REQUISITO 1
No texto sobre a aliança de Davi, qual passagem bíblica é citada para mostrar que o trono de Davi é chamado de “trono de Yahweh”?
REQUISITO 2
Dê continuidade ao texto sobre a aliança de Davi a partir do ponto em que ele termina.

TEXTO EM ESTUDO

--

Em Gênesis 49.10, Jacó profetizou que o cetro pertenceria à tribo de Judá até a vinda daquele ao qual um status (posição) real verdadeiramente pertencia.  Essa profecia encontra o seu cumprimento inicial no estabelecimento da realeza de Davi.xv Mas a aliança de Davi não só olha para o cumprimento de profecias passadas, ela também olha pra frente, lançando a base para a esperança escatológica de Israel. A aliança de Davi se torna a base para as profecias messiânicas dos profetas posteriores. xvi Como O. Palmer Robertson explica, o trono de Davi “era uma representação tipológica do próprio trono de Deus.”xvii A relação é tão próxima que o trono de Davi é referido na Escritura como o “trono de Yahweh” (1 Cr 29.23). Com a chegada da monarquia de Davi, então, o reino de Deus já tinha chegado até certo ponto, mas continuou uma sombra da incrível realidade futura. xviii

A aliança de Davi se tornou, como Bergen observa, “o núcleo em torno do qual mensagens de esperança proclamadas pelos profetas Hebreus de gerações posteriores foram construídas…” xix Essa aliança é mencionada ou aludida em muitos dos Salmos (Sl 21, 72, 89, 110, 132). Também é aludido nos escritos proféticos. À medida que a monarquia eventualmente começa a cair em maldade, os profetas começam a entender as promessas da aliança de Davi escatologicamente. Como Joyce Baldwin nota, os profetas ensinaram que “o tabernáculo de Davi seria reparado (Am 9.11); uma criança vinda de Davi estabeleceria seu trono com justiça e com juízo (Is 9.6-7); uma raiz do tronco de Jessé ainda criaria um reino ideal (Is 11.1-9; Jr 23.5; Zc 3.8).” xx As promessas que ainda não foram cumpridas seriam cumpridas no futuro (Is 7.13-25; 16.5; 55.3; Jr 30.8; 33.14-26; Ez 34.20-24; 37.24-25; Os 3.5; Zc 6.12-13; 12.7-8). Por fim, essas esperanças messiânicas seriam cumpridas em Jesus, o verdadeiro filho de Davi (Mt 1.1; At 13.22-23). xxi

 Notas

i Willem A. VanGemeren, The Progress of Redemption (Grand Rapids: Zondervan, 1988), 202

ii Raymond B. Dillard and Tremper Longman III, An Introduction to the Old Testament (Grand Rapids: Zondervan, 1994), 146.

iii William J. Dumbrell, The Search for Order: Biblical Eschatology is Focus (Grand Rapids: Baker, 1994), 64.

iv Vale a pena notar que o estabeleciamento do reino de Davi ocorreu em estágios progressivos. Ele foi ungido como o legítimo rei por Samuel em 1 Samuel 16. Mais tarde, em 2 Samuel 2.4, ele é ungido rei sobre Judá. Somente após uma longa guerra entre sua casa e a casa de Saul ( 2 Sam. 3:1) ele é ungido rei acima de Israel (2 Sam. 5:3-4).

v VanGemeren, The Progress of Redemption 207.

--

Itens do conjunto de dados
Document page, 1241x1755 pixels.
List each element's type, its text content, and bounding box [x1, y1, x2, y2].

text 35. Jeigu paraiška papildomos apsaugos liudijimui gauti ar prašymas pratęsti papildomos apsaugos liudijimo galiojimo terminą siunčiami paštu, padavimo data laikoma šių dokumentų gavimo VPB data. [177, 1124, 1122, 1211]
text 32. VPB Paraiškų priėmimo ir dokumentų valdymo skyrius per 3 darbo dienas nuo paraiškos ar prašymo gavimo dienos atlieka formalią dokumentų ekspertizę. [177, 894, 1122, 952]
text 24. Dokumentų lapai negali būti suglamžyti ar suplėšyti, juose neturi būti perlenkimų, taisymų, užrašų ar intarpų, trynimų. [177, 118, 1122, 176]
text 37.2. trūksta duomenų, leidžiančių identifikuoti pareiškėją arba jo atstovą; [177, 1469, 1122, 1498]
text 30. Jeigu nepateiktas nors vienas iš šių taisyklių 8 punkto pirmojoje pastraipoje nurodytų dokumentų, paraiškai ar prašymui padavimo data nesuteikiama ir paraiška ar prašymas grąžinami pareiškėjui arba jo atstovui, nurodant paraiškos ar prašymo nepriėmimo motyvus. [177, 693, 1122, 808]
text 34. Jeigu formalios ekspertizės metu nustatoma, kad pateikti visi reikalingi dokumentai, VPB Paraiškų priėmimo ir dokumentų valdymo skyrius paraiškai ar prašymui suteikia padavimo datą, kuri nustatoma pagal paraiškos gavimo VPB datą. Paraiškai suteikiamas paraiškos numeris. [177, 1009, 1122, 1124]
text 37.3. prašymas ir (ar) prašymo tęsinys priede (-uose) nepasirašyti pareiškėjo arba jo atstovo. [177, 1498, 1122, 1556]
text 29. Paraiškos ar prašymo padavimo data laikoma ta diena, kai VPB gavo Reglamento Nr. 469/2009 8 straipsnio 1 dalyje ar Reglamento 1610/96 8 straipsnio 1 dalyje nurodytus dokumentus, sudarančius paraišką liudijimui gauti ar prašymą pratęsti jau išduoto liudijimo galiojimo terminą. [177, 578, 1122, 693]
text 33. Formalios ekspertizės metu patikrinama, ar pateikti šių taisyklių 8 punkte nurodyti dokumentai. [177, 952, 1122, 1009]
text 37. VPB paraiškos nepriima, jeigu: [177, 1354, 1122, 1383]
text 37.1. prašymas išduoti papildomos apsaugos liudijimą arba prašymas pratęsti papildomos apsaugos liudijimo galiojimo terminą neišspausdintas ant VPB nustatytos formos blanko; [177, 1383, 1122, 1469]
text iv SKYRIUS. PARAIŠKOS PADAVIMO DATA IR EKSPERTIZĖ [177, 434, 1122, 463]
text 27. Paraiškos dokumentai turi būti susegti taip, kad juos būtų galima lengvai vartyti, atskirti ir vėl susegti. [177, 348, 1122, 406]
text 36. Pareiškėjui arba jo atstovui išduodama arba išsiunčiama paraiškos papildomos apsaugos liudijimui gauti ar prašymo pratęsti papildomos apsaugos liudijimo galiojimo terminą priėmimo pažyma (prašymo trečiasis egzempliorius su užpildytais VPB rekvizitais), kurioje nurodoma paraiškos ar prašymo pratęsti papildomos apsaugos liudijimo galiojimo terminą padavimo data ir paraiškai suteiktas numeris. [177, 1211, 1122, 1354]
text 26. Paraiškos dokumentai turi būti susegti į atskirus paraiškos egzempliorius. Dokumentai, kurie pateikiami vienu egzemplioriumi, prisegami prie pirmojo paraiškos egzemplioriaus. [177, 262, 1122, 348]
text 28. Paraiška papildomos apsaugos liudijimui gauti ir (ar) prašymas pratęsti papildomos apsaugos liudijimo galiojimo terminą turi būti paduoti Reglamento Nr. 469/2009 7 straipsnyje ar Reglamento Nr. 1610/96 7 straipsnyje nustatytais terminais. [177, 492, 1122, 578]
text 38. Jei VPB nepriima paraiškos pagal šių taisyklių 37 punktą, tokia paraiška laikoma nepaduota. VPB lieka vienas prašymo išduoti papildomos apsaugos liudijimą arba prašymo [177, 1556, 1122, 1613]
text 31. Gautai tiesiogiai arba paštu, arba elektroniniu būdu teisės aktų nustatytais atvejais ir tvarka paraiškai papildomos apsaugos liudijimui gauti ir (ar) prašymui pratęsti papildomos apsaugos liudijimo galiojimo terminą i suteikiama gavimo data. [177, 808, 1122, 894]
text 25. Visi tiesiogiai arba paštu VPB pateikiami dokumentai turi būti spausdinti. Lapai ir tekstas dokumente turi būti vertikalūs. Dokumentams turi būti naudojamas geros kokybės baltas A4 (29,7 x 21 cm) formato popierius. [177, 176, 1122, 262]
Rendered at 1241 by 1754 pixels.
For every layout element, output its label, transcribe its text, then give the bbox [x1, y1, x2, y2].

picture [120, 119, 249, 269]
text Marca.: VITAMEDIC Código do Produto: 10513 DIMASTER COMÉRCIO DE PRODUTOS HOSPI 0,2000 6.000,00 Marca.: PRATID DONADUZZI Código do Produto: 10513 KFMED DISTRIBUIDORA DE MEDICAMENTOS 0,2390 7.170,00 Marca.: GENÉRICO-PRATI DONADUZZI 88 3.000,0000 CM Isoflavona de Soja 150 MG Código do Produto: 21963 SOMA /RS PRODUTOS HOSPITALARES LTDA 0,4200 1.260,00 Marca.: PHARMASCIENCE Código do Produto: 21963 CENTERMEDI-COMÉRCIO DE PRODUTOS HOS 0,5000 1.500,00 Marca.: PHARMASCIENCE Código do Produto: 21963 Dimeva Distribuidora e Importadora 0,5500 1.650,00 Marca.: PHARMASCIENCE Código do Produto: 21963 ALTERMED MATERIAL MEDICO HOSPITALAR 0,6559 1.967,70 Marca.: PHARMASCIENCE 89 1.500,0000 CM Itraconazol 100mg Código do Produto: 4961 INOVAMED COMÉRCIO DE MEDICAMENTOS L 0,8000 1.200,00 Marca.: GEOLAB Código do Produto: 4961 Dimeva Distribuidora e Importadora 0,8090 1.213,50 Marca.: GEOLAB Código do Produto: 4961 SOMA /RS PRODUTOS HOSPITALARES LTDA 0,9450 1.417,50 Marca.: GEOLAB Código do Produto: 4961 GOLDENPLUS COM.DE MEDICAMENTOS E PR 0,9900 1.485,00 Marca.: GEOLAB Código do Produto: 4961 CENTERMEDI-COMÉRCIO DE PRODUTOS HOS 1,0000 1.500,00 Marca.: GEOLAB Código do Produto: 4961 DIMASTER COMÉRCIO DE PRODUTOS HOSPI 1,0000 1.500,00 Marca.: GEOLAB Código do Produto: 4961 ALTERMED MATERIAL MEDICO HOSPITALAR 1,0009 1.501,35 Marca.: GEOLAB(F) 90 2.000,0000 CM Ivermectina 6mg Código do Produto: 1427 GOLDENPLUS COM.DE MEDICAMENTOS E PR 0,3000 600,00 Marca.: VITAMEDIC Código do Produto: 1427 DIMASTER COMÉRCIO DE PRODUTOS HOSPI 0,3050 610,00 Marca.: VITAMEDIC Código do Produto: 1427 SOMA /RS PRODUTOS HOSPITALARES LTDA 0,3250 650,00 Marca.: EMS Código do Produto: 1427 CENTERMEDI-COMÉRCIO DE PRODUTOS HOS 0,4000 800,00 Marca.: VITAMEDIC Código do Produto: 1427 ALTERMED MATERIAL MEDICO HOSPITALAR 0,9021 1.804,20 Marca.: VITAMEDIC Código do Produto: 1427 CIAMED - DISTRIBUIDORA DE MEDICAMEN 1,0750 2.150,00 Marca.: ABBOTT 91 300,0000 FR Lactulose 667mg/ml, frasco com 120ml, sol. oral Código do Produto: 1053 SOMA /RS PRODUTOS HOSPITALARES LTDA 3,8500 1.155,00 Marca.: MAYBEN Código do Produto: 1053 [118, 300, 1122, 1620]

--

SAÍDA ESPERADA 1
1 Crônicas 29.23 (1 Cr 29.23).

SAÍDA ESPERADA 2
vi Walter Brueggemann, First and Second Samuel, Interpretation (Louisville: Westminster, 1990), 253; cf.A. A. Anderson, 2 Samuel, WBC 11 (Waco: Word Books, 1989), 112.

vii William J. Dumbrell, Covenant and Creation: A Theology of Old Testament Covenants (Nashville: Thomas Nelson, 1984), 142.

viii A palavra “casa” é usada 15 vezes nesse capítulo, mas é usada com 4 denotações diferentes. É usada pra referir a um palácio de rei (v. 1, 2); um templo (v. 5, 6, 7, 13); dinastia real (v. 11, 16, 19, 25, 26, 27, 29 ), e uma família (v. 18).  See Hamilton 2004, 317.

ixDumbrell, Covenant and Creation, 152.

x Christopher J. H. Wright, “Covenant: God’s Mission Through God’s People,” in The God of Covenant: Biblical, Theological, and Contemporary Perspectives, ed. Jamie A. Grant and Alistair I. Wilson (Leicester: Apollos, 2005), 74.

xiDumbrell, Covenant and Creation, 127.

xii O. Palmer Robertson, The Christ of the Covenants (Phillipsburg: P&R, 1980), 232.

xiiiWalter C. Kaiser, Jr., The Messiah in the Old Testament (Grand Rapids: Zondervan, 1995), 81.

xivAnderson, 2 Samuel, 122.

xv Robert D. Bergen, 1, 2 Samuel, NAC (Nashville: Broadman, 1996), 336.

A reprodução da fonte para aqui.